-- DIRECTIVE 1 --
Please retype the stretch of the records from the line containing "family: Tyrannidae" through the line containing "scientific name: Emerita talpoida", both included.

# Start of GIVEN TEXT

Sunday, June 26, 2011

His Hill Daily Log, Part I

Day 1 [5]--

   Today I arrived. At first I was inordinately overwhelmed, hopelessly scatterbrained, and incredibly lonely, but slowly I began to fade into the background, even within the first twelve hours. Fading away is a nice feeling, especially when you don't know anyone.
   I discovered that many people here are German, from Germany, speak German, or are of German ancestry, so I began to feel a bit more at home. I haven't had an opportunity to speak my second language so much since moving back to the States!
   Immediately after arriving, I was assigned to the housekeeping department with Jaquie, my supervisor, and a German girl named Julia (say it: yoo-lee-ya) Doetsch, who is nearly twenty to my almost seventeen. Together we folded rags, scrubbed toilets, mopped floors, dusted furniture, and watered flowers. Also with us was a rather intimidating character named Valerie (from California) who talked incessantly, did random spastic things, and declared her love for orange. I find her to be an outlandish figure, and shied away from her presence.
   I've hung around the German girls all day, and now people think I'm from Germany. I've even begun speaking with a light German accent. Also, I found a rhinoceros beetle in the volleyball sand pit and named it Guenther, after the camp director.

# End of GIVEN TEXT
# Start of PROVIDED ENTRIES

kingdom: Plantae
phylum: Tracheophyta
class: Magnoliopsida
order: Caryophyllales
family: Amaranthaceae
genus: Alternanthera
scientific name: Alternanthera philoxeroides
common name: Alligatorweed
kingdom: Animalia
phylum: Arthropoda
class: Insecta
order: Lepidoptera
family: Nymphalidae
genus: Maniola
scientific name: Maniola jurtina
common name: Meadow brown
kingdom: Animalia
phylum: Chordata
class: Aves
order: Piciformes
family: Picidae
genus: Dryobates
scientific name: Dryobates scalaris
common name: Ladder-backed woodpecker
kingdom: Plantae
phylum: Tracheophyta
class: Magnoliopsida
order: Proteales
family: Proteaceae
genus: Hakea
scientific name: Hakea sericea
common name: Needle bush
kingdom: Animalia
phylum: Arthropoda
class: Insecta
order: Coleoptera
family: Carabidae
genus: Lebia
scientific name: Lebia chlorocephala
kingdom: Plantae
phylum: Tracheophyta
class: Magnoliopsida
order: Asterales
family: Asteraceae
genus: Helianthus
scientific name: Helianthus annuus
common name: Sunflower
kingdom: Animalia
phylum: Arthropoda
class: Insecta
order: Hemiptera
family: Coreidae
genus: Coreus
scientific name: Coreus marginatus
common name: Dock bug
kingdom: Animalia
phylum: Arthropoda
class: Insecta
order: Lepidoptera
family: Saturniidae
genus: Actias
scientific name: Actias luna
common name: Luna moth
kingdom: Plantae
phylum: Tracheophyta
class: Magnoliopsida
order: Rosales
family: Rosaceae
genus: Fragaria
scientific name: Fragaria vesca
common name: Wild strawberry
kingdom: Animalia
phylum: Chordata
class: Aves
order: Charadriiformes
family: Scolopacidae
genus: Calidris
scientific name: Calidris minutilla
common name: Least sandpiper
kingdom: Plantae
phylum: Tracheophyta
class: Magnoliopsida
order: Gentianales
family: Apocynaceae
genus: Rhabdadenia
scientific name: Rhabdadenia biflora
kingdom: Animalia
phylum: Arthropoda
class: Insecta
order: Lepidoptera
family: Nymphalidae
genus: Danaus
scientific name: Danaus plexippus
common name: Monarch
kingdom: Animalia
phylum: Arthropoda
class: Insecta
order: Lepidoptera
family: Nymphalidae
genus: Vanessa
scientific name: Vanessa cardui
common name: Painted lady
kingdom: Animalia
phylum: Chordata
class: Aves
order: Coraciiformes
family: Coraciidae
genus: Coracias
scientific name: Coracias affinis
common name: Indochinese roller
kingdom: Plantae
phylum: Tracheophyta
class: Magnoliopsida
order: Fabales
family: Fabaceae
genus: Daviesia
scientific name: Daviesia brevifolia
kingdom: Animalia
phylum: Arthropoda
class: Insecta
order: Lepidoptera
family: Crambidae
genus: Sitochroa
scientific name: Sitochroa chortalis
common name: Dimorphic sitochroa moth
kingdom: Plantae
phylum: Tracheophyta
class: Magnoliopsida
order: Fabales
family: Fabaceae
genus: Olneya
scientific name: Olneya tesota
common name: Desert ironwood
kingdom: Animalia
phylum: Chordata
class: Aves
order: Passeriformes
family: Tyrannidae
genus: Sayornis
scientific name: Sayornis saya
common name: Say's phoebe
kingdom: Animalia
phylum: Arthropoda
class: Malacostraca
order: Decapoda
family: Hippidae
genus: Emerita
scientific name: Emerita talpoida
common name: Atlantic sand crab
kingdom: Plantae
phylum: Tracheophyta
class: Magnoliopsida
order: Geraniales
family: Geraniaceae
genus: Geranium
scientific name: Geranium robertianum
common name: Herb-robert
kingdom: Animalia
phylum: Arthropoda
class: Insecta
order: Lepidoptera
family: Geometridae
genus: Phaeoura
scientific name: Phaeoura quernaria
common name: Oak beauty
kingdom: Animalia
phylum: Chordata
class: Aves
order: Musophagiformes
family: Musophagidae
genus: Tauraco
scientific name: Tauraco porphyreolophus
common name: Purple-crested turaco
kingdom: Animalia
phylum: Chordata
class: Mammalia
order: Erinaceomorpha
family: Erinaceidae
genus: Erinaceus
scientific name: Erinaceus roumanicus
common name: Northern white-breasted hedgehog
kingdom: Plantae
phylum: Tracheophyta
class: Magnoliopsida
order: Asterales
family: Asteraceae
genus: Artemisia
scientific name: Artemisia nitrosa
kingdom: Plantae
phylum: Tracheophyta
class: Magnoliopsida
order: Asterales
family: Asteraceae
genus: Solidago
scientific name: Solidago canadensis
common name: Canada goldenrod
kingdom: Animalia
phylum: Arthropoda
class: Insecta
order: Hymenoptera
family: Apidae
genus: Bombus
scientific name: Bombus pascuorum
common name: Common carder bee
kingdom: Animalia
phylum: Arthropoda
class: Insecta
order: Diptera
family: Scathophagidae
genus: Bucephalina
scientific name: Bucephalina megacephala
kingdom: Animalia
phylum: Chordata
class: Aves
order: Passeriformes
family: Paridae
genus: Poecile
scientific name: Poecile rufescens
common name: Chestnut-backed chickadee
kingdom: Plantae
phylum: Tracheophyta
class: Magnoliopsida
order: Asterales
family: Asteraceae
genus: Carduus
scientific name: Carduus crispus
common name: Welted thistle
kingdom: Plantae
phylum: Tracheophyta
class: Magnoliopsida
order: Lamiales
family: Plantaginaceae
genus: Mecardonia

# End of PROVIDED ENTRIES

-- DIRECTIVE 2 --
In the daily log, what name does the writer give the rhinoceros beetle found in the volleyball sand pit?

-- WRITTEN RESPONSE 1 --
family: Tyrannidae
genus: Sayornis
scientific name: Sayornis saya
common name: Say's phoebe
kingdom: Animalia
phylum: Arthropoda
class: Malacostraca
order: Decapoda
family: Hippidae
genus: Emerita
scientific name: Emerita talpoida

-- WRITTEN RESPONSE 2 --
Guenther, after the camp director.